Thanks you both @truemedian @dnaka91 for taking time to look into this and making the benchmarks more fair! I fully understand the reasoning behind your comments and those improvements make total sense to me. Will get to #3 soon and add a review!

dnaka91 commented 1 year ago

Really appreciate the input from @truemedian. That helped me a lot to do further tweaks on my adjustments for this benchmark.

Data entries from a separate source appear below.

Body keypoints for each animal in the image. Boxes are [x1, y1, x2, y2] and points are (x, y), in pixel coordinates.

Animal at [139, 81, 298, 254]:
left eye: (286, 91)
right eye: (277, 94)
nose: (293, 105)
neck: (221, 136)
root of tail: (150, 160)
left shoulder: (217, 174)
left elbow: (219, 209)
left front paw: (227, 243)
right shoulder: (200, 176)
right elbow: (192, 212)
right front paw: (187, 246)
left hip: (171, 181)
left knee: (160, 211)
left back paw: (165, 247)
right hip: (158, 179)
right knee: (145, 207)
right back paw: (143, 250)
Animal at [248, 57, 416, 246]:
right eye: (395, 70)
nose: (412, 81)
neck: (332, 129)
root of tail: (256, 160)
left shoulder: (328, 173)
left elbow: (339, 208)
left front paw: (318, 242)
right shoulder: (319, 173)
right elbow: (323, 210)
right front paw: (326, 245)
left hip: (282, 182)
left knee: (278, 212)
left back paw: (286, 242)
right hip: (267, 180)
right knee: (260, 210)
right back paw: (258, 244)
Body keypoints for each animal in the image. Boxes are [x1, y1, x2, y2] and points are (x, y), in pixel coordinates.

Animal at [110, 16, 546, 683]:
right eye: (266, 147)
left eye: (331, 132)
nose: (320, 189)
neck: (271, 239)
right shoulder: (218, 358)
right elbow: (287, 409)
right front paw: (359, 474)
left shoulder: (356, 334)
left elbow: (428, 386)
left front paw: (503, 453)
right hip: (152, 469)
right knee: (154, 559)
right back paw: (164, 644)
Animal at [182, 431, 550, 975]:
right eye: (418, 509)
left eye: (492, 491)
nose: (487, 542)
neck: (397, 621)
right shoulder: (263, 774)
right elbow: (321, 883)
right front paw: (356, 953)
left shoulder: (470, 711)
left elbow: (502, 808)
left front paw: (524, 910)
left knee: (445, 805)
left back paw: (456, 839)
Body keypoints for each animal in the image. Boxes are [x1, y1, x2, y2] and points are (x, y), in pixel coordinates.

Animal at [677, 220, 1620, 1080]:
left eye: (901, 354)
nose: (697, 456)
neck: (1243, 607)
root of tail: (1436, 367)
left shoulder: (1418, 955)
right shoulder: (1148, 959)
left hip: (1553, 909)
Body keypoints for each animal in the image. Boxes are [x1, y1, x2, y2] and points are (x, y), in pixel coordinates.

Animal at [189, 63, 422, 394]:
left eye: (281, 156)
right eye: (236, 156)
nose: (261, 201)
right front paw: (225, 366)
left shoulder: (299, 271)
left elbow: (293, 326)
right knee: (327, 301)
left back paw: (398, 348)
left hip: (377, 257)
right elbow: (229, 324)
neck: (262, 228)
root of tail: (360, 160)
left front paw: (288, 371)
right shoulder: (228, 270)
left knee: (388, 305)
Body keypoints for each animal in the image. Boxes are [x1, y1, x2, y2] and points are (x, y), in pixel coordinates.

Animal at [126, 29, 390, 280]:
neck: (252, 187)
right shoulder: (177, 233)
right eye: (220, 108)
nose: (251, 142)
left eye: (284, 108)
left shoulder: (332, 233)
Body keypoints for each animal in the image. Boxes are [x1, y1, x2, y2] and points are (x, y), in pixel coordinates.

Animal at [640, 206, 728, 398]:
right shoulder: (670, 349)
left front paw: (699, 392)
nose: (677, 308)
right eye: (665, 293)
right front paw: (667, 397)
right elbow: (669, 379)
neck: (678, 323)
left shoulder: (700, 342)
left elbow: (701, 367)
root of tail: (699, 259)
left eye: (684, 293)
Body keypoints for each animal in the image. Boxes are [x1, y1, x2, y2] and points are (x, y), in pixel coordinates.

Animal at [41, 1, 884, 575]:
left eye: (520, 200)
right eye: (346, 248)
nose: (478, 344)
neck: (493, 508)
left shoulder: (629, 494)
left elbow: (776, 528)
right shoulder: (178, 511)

I feel my current implementation of #3 still needs a few adjustments. Currently, there are some differences in how the requests and URLs are constructed. Some implementations re-use the instances from the previous loop iteration, some rebuild them every time.

Probably doesn't make much of a difference, but will move things a bit to make it at least consistent.